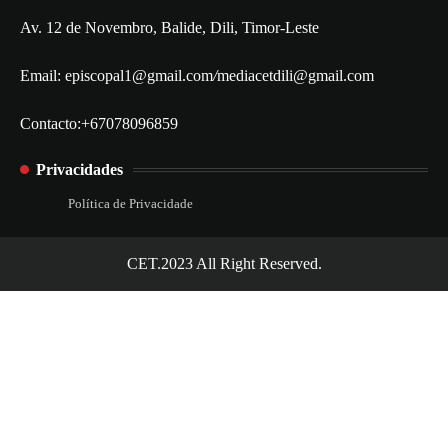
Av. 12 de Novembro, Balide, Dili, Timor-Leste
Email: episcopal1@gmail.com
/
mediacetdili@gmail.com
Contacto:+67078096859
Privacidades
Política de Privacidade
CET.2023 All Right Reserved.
========
## WORK INSTRUCTION
Once you find the line containing "mediacetdili@gmail.com", copy it and every line after it through the end of the records, exactly and nothing else.

## YOUR RESPONSE
mediacetdili@gmail.com
Contacto:+67078096859
Privacidades
Política de Privacidade
CET.2023 All Right Reserved.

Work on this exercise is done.